19
votes

I've been using k-means to cluster my data in R but I'd like to be able to assess the fit vs. model complexity of my clustering using Baysiean Information Criterion (BIC) and AIC. Currently the code I've been using in R is:

KClData <- kmeans(Data, centers=2, nstart= 100)

But I'd like to be able to extract the BIC and Log Likelihood. Any help would be greatly appreciated!

4
Function Mclust in package mclust might be of interest.Roland
Roland, thanks for the tip! I'm actually trying to compare the results of k-means to Mclust outputs which is why I'd like to use the BIC from my k-means clustering to GMM that Mclust uses.UnivStudent
I am not an expert, but think that k-means is not a maximum likelihood algorithm. Are you sure that AIC and BIC are applicable?Roland
It does have a log Likelihood associated with it but I'm having trouble finding it and implementing it in R.UnivStudent
See a similar question on a statistician community stats.stackexchange.com/q/55147/3277ttnphns

4 Answers

16
votes

For anyone else landing here, there's a method proposed by Sherry Towers at http://sherrytowers.com/2013/10/24/k-means-clustering/, which uses output from stats::kmeans. I quote:

The AIC can be calculated with the following function:

kmeansAIC = function(fit){

m = ncol(fit$centers)
n = length(fit$cluster)
k = nrow(fit$centers)
D = fit$tot.withinss
return(D + 2*m*k)
}

From the help for stats::AIC, you can also see that the BIC can be calculated in a similar way to the AIC. An easy way to get the BIC is to replace the return() in the above function, with this:

return(data.frame(AIC = D + 2*m*k,
                  BIC = D + log(n)*m*k))

So you would use this as follows:

fit <- kmeans(x = data,centers = 6)
kmeansAIC(fit)
7
votes

To compute BIC, just add .5*k*d*log(n) (where k is the number of means, d is the length of a vector in your dataset, and n is the number of data points) to the standard k-means error function.

The standard k-means penalty is \sum_n (m_k(n)-x_n)^2, where m_k(n) is the mean associated with the nth data point. This penalty can be interpreted as a log probability, so BIC is perfectly valid.
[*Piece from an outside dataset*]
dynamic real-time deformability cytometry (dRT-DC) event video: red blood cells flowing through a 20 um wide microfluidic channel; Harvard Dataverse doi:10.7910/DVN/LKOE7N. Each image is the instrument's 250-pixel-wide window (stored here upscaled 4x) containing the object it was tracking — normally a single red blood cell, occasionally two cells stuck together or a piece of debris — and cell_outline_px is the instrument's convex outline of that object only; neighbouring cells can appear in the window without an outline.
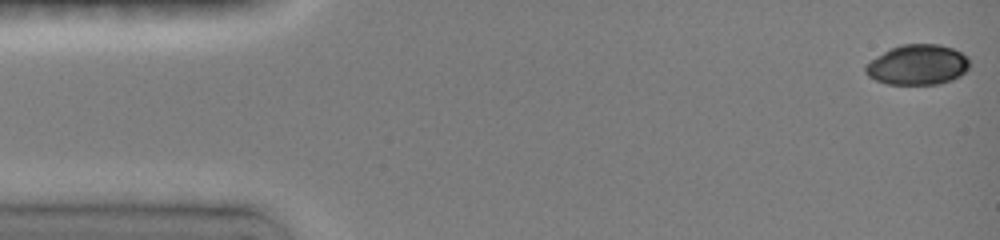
{"species": "common noctule bat (a hibernating species)", "species_latin": "Nyctalus noctula", "temperature_condition": "room temperature", "stored_images_in_passage": 48, "camera_frame_rate_fps": 3000, "um_per_image_px": 0.085, "animal": {"sex": "female", "body_mass_g": 19.0, "forearm_length_mm": 51.5}, "frame": {"image": 1, "passage_image": 1, "time_ms": 0.0, "image_size_px": [1000, 240], "cell_outline_px": [[968, 68], [960, 76], [952, 80], [940, 84], [888, 84], [876, 80], [868, 76], [864, 72], [864, 64], [876, 56], [900, 44], [940, 44], [952, 48], [968, 56]], "centroid_in_image_um": [77.98, 5.5], "position_along_channel_um": 7.0, "area_um2": 24.51}}
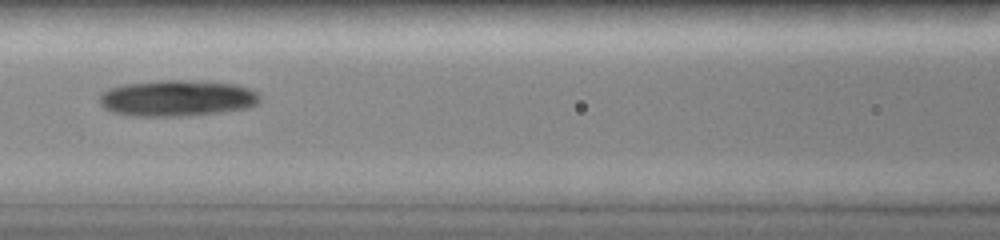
{"frame": {"image": 2, "passage_image": 21, "time_ms": 6.667, "image_size_px": [1000, 240], "cell_outline_px": [[260, 100], [256, 104], [248, 108], [224, 112], [188, 116], [132, 116], [112, 112], [104, 108], [100, 104], [100, 96], [104, 92], [112, 88], [124, 84], [164, 80], [180, 80], [232, 84], [248, 88], [256, 92], [260, 96]], "centroid_in_image_um": [15.06, 8.37], "position_along_channel_um": 151.5, "area_um2": 33.64}}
BIC just adds an additional penalty term to the k-means error proportional to k.

4
votes

Just to add to what user1149913 said (I don't have enough reputation to comment), since you're using the kmeans function in R, \sum_n (m_k(n)-x_n)^2 is already calculated for you as KClData$tot.withinss.

2
votes

Rather than reimplementing AIC or BIC, we can define a log-likelihood function for kmeans objects; this will then get used by the BIC function in the stats package.

logLik.kmeans <- function(object) structure(
  -object$tot.withinss/2,
  df = nrow(object$centers)*ncol(object$centers),
  nobs = length(object$cluster)
)

Then to use it, call BIC as normal. For example:

example(kmeans, local=FALSE)
BIC(cl)
# [1] 26.22842084

This method will be provided in the next release of the stackoverflow package.